Repeat 10 times, 3 sets per day. Consistency is the key — most people notice improvement within 4-6 weeks of daily practice.
Bridge with Pelvic Floor Squeeze
Lie on your back with knees bent and feet flat on the floor. First, squeeze your pelvic floor muscles. While maintaining that squeeze, slowly lift your hips off the floor into a bridge position. Hold for 5 seconds, keeping the pelvic floor engaged. Lower slowly and then release the pelvic floor squeeze.
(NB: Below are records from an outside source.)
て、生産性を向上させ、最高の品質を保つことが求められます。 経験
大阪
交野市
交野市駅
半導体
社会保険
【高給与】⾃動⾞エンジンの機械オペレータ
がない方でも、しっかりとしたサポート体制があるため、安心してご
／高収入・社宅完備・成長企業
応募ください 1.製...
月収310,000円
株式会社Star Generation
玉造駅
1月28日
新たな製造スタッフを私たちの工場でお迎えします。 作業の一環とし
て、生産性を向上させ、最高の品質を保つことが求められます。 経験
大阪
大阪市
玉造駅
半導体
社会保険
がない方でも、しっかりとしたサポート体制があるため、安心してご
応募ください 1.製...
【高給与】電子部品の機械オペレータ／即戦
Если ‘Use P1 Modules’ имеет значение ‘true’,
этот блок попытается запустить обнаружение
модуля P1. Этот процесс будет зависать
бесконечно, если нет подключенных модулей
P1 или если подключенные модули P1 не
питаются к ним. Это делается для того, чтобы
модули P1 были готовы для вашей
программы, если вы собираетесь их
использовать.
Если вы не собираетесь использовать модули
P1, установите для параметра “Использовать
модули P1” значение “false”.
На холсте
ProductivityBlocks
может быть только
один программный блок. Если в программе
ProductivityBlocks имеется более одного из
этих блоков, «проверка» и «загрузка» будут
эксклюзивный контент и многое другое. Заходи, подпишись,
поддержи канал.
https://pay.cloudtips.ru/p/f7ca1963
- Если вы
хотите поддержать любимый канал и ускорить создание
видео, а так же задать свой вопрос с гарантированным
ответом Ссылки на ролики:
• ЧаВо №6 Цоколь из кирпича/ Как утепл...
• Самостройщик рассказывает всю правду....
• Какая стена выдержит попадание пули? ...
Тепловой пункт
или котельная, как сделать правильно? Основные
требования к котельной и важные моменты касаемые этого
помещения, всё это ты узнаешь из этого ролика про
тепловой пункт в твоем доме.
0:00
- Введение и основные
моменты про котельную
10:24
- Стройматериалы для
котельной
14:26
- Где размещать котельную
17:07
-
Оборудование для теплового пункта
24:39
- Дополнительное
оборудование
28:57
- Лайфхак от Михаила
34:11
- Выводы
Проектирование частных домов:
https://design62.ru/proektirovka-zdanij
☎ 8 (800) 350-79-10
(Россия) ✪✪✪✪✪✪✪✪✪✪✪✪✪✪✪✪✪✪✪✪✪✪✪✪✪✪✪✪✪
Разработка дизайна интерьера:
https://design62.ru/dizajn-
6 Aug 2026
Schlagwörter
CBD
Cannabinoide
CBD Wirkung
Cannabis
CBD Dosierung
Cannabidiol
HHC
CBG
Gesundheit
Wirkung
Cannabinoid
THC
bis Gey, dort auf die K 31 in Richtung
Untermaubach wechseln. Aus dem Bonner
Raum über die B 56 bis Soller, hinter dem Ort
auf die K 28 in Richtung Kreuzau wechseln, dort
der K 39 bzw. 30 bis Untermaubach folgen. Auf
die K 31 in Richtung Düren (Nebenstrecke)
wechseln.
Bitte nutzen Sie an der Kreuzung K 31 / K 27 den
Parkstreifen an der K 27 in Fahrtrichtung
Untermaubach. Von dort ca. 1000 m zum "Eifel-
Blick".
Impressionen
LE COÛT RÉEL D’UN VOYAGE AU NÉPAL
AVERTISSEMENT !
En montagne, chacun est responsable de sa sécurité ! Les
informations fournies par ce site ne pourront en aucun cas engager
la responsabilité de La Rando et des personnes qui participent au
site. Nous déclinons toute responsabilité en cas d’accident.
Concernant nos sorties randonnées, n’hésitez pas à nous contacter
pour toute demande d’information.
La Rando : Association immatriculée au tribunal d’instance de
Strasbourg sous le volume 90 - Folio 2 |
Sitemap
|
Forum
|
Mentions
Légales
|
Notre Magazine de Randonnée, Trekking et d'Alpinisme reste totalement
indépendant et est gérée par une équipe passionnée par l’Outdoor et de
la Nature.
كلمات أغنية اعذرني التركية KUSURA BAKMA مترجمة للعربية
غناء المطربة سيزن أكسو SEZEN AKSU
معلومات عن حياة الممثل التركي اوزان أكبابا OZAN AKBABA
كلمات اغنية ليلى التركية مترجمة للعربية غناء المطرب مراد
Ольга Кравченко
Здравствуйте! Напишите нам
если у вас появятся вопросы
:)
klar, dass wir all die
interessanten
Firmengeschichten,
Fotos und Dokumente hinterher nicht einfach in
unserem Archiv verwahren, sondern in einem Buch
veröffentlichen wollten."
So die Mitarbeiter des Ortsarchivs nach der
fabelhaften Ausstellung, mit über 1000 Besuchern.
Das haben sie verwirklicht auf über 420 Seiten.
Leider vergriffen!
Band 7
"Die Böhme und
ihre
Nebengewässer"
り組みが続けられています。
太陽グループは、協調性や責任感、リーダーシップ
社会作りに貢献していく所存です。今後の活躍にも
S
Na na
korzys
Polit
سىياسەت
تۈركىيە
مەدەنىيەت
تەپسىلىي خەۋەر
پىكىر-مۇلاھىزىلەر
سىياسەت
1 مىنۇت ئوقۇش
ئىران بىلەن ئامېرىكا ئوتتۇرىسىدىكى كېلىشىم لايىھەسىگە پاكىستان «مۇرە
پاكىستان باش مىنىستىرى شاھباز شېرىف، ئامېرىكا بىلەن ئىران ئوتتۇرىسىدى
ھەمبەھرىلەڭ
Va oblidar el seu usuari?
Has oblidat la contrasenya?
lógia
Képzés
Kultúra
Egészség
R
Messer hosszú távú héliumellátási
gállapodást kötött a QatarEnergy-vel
Repeat 8 times. The bridge adds glute and core activation to the pelvic floor squeeze, training the muscles to work together — which is how they function in real life.
Standing Kegels
Stand with your feet hip-width apart. Squeeze your pelvic floor muscles and hold for 5 seconds while standing tall. Release and relax completely for 5 seconds. The beauty of standing Kegels is that nobody can tell you are doing them — practice while waiting in line, brushing your teeth, or doing the dishes.
Repeat 10 times. Practicing in a standing position is important because most leaking episodes happen while upright. Train the muscles in the position where you need them most.
Quick Flicks
Squeeze your pelvic floor muscles as quickly and strongly as you can, then immediately release. Do 10 quick squeeze-and-release cycles in a row. Rest for 10 seconds. Repeat 3 sets.
Why quick flicks matter: Your pelvic floor has two types of muscle fibers — slow-twitch (for sustained holding) and fast-twitch (for quick responses). The slow Kegels train the sustained fibers, but quick flicks train the fast-twitch fibers that prevent leaks during sudden coughs, sneezes, or laughs.